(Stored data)
--

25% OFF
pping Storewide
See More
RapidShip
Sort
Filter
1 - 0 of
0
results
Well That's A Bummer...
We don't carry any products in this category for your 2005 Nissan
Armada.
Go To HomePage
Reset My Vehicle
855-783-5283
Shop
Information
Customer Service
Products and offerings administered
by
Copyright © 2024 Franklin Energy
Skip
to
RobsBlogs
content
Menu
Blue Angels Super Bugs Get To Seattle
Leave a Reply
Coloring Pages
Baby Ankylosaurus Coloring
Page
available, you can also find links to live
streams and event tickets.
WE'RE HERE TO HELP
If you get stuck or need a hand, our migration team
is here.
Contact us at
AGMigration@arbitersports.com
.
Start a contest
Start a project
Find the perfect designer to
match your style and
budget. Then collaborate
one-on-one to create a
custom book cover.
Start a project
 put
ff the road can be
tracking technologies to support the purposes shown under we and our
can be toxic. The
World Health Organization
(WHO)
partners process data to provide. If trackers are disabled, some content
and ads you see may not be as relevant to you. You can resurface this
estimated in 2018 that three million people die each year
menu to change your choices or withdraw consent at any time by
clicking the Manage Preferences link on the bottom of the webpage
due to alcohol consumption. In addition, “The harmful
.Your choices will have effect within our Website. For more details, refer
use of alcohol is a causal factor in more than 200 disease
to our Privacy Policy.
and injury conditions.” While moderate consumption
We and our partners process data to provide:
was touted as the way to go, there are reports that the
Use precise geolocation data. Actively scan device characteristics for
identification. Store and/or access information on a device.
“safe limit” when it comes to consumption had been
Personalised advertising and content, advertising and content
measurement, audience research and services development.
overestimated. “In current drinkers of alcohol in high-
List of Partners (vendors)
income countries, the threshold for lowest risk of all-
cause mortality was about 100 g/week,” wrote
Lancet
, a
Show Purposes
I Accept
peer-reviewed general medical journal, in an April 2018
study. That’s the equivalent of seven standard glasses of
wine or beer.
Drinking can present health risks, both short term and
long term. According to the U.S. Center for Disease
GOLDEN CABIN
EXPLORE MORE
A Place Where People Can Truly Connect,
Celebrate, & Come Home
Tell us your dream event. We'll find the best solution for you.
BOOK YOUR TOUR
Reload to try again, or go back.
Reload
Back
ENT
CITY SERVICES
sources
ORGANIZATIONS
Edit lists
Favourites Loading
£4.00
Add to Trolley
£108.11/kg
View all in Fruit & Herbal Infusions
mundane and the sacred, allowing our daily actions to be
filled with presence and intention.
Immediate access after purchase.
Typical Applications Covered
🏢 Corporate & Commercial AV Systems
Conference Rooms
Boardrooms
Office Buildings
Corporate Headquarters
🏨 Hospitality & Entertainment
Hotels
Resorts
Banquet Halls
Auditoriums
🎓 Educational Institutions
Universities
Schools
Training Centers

--

▶ _TASK ITEM_
Count, in the records above, the lines that contain "consumption", and write only the resulting number.

▶ _TASK ANSWER_
3